-- START Entries --
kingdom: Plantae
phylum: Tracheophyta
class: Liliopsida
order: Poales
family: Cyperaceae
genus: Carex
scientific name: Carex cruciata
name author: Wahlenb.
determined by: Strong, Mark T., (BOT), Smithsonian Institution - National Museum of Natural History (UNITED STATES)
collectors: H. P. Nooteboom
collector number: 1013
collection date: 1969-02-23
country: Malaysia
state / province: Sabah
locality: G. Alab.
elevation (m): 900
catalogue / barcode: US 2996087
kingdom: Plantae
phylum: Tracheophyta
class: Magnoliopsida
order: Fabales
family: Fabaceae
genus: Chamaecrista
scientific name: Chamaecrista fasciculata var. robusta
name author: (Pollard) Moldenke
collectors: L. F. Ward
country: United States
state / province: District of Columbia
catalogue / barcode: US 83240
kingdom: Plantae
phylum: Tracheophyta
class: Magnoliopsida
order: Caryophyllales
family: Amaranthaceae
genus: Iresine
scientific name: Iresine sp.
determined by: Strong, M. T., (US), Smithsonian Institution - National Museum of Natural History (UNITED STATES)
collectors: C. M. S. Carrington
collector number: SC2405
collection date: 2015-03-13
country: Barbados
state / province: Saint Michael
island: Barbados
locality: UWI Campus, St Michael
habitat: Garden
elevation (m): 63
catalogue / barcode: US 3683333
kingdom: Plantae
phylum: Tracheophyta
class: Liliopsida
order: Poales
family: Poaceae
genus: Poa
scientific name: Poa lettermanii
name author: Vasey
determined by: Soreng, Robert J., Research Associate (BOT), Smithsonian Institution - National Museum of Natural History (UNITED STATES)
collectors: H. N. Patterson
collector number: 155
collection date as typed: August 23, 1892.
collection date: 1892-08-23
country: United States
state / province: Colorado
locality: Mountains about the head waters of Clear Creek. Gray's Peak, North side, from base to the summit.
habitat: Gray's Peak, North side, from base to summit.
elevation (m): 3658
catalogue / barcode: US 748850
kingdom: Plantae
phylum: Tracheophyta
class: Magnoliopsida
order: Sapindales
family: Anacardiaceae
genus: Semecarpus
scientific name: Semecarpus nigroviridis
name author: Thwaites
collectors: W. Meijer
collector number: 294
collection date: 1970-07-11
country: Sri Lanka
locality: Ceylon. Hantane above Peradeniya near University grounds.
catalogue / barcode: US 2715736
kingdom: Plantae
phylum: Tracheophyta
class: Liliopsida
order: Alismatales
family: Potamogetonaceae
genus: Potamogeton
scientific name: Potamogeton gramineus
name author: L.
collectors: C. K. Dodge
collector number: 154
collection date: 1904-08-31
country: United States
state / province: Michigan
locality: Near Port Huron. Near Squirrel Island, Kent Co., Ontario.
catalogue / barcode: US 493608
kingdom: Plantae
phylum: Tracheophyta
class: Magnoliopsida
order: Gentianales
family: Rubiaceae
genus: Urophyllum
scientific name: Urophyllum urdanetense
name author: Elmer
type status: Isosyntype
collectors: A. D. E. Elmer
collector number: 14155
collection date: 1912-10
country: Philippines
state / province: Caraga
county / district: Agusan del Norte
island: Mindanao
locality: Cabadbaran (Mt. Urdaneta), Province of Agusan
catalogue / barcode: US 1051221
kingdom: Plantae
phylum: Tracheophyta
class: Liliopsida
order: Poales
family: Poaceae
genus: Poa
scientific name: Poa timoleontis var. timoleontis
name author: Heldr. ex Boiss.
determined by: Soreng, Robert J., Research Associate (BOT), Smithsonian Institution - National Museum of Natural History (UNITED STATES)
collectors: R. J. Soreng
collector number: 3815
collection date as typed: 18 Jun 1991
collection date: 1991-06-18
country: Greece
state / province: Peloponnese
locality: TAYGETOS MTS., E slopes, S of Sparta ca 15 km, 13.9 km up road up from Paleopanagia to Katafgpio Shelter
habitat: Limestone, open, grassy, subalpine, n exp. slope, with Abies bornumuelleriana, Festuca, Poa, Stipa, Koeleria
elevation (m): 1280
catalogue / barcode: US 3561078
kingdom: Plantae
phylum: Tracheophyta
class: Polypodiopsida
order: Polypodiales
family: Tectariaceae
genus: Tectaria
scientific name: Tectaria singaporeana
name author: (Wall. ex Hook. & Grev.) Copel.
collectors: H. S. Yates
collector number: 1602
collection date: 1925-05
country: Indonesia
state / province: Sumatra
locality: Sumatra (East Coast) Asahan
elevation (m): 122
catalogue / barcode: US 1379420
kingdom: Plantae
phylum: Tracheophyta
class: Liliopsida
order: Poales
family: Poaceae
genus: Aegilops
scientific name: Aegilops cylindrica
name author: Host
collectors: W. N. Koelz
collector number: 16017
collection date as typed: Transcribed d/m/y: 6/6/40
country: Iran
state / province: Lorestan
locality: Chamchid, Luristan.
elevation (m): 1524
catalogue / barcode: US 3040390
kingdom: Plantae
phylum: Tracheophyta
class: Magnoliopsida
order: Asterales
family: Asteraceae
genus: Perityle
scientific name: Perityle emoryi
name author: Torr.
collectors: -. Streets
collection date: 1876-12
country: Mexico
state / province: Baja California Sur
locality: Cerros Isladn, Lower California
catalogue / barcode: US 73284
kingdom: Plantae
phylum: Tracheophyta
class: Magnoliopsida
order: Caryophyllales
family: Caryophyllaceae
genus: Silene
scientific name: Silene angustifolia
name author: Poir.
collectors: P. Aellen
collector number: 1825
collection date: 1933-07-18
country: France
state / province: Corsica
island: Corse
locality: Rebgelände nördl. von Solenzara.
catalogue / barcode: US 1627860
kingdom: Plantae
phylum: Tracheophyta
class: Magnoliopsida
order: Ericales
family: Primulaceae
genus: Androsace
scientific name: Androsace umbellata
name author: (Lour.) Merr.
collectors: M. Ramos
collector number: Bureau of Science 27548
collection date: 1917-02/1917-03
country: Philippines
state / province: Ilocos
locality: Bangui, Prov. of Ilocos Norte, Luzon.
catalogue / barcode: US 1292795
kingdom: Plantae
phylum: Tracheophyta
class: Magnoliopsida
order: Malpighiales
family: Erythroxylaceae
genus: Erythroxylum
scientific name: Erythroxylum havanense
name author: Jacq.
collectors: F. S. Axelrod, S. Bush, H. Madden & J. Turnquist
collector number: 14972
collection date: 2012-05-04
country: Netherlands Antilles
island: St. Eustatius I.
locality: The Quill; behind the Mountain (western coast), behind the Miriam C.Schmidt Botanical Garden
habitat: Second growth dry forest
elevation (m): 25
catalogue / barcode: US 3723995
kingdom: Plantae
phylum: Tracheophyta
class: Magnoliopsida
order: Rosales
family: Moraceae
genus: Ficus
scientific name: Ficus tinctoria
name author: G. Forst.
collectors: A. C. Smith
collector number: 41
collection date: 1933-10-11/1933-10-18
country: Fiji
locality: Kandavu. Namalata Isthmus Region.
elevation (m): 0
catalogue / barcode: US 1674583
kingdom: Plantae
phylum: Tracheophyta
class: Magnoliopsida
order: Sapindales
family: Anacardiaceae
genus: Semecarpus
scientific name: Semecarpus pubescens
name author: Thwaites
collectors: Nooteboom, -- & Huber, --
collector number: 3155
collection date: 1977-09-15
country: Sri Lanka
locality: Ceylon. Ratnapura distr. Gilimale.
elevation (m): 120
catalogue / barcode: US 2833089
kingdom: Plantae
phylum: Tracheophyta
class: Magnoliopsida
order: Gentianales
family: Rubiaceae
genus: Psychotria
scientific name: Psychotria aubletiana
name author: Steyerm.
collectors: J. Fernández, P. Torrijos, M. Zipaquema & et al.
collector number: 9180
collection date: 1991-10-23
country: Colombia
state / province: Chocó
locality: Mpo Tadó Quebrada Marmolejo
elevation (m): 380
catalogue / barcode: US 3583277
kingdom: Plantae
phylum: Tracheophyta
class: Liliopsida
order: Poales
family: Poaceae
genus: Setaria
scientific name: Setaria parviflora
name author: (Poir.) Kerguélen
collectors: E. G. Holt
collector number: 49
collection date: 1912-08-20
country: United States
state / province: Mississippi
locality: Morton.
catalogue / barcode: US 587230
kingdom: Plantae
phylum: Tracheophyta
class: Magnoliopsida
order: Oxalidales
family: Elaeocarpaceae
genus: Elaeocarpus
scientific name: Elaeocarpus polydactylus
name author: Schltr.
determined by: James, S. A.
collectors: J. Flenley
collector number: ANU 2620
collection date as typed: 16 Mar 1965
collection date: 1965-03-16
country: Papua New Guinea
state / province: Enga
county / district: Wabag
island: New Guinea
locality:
-- END Entries --
**Written request:**
Write out the items from the line with "collector number: 3155" up to and including the line with "name author: Steyerm.", copying each line exactly as it appears.

**Exercise output:**
collector number: 3155
collection date: 1977-09-15
country: Sri Lanka
locality: Ceylon. Ratnapura distr. Gilimale.
elevation (m): 120
catalogue / barcode: US 2833089
kingdom: Plantae
phylum: Tracheophyta
class: Magnoliopsida
order: Gentianales
family: Rubiaceae
genus: Psychotria
scientific name: Psychotria aubletiana
name author: Steyerm.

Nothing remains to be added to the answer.